What lines of the data below hold the string "Private"? Copy each one out.

[Records drawn from a dataset]
>>

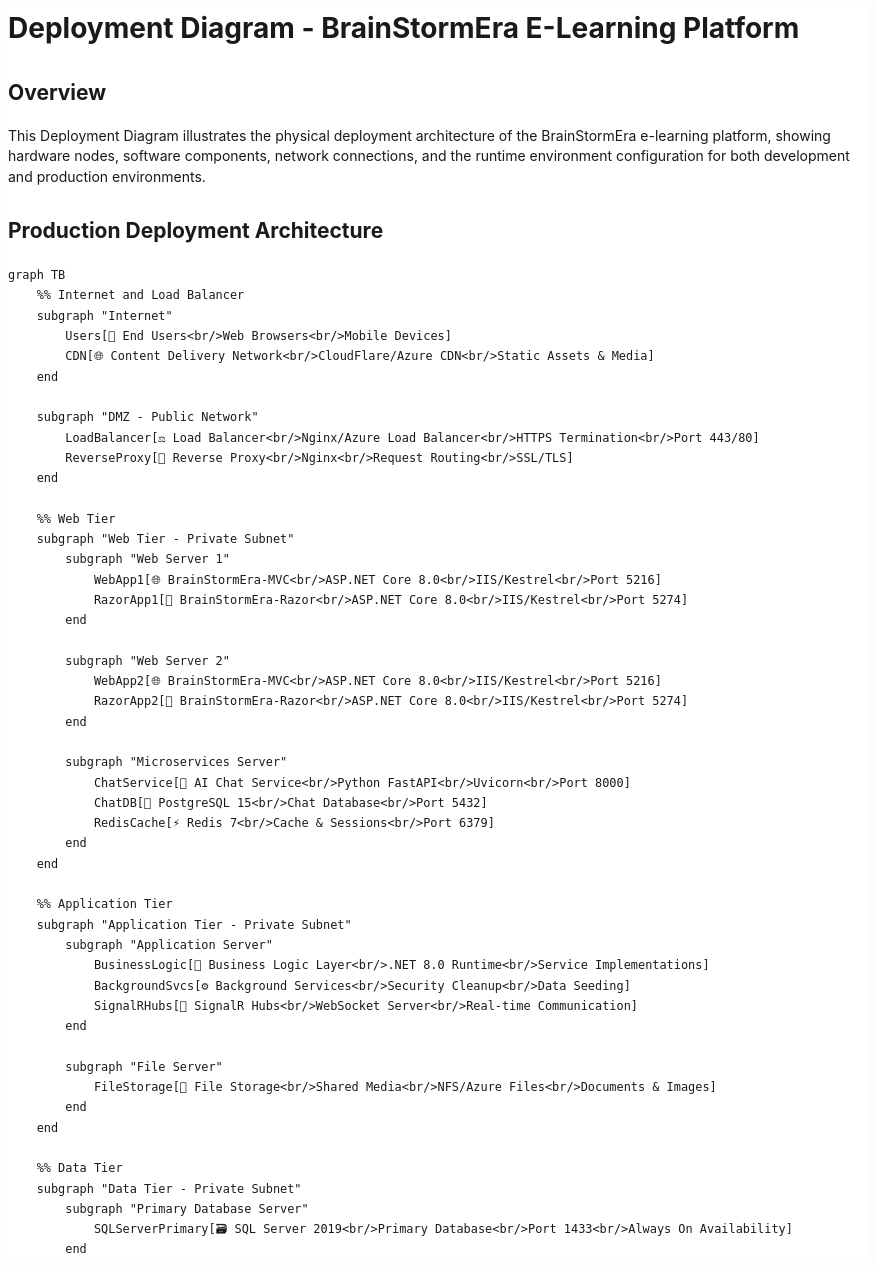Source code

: # Deployment Diagram - BrainStormEra E-Learning Platform

## Overview
This Deployment Diagram illustrates the physical deployment architecture of the BrainStormEra e-learning platform, showing hardware nodes, software components, network connections, and the runtime environment configuration for both development and production environments.

## Production Deployment Architecture

```mermaid
graph TB
    %% Internet and Load Balancer
    subgraph "Internet"
        Users[👥 End Users<br/>Web Browsers<br/>Mobile Devices]
        CDN[🌐 Content Delivery Network<br/>CloudFlare/Azure CDN<br/>Static Assets & Media]
    end

    subgraph "DMZ - Public Network"
        LoadBalancer[⚖️ Load Balancer<br/>Nginx/Azure Load Balancer<br/>HTTPS Termination<br/>Port 443/80]
        ReverseProxy[🔄 Reverse Proxy<br/>Nginx<br/>Request Routing<br/>SSL/TLS]
    end

    %% Web Tier
    subgraph "Web Tier - Private Subnet"
        subgraph "Web Server 1"
            WebApp1[🌐 BrainStormEra-MVC<br/>ASP.NET Core 8.0<br/>IIS/Kestrel<br/>Port 5216]
            RazorApp1[📄 BrainStormEra-Razor<br/>ASP.NET Core 8.0<br/>IIS/Kestrel<br/>Port 5274]
        end
        
        subgraph "Web Server 2"
            WebApp2[🌐 BrainStormEra-MVC<br/>ASP.NET Core 8.0<br/>IIS/Kestrel<br/>Port 5216]
            RazorApp2[📄 BrainStormEra-Razor<br/>ASP.NET Core 8.0<br/>IIS/Kestrel<br/>Port 5274]
        end
        
        subgraph "Microservices Server"
            ChatService[💬 AI Chat Service<br/>Python FastAPI<br/>Uvicorn<br/>Port 8000]
            ChatDB[🐘 PostgreSQL 15<br/>Chat Database<br/>Port 5432]
            RedisCache[⚡ Redis 7<br/>Cache & Sessions<br/>Port 6379]
        end
    end

    %% Application Tier
    subgraph "Application Tier - Private Subnet"
        subgraph "Application Server"
            BusinessLogic[🧠 Business Logic Layer<br/>.NET 8.0 Runtime<br/>Service Implementations]
            BackgroundSvcs[⚙️ Background Services<br/>Security Cleanup<br/>Data Seeding]
            SignalRHubs[📡 SignalR Hubs<br/>WebSocket Server<br/>Real-time Communication]
        end
        
        subgraph "File Server"
            FileStorage[📁 File Storage<br/>Shared Media<br/>NFS/Azure Files<br/>Documents & Images]
        end
    end

    %% Data Tier
    subgraph "Data Tier - Private Subnet"
        subgraph "Primary Database Server"
            SQLServerPrimary[🗃️ SQL Server 2019<br/>Primary Database<br/>Port 1433<br/>Always On Availability]
        end
```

<<

*Exercise result*.
    subgraph "Web Tier - Private Subnet"
    subgraph "Application Tier - Private Subnet"
    subgraph "Data Tier - Private Subnet"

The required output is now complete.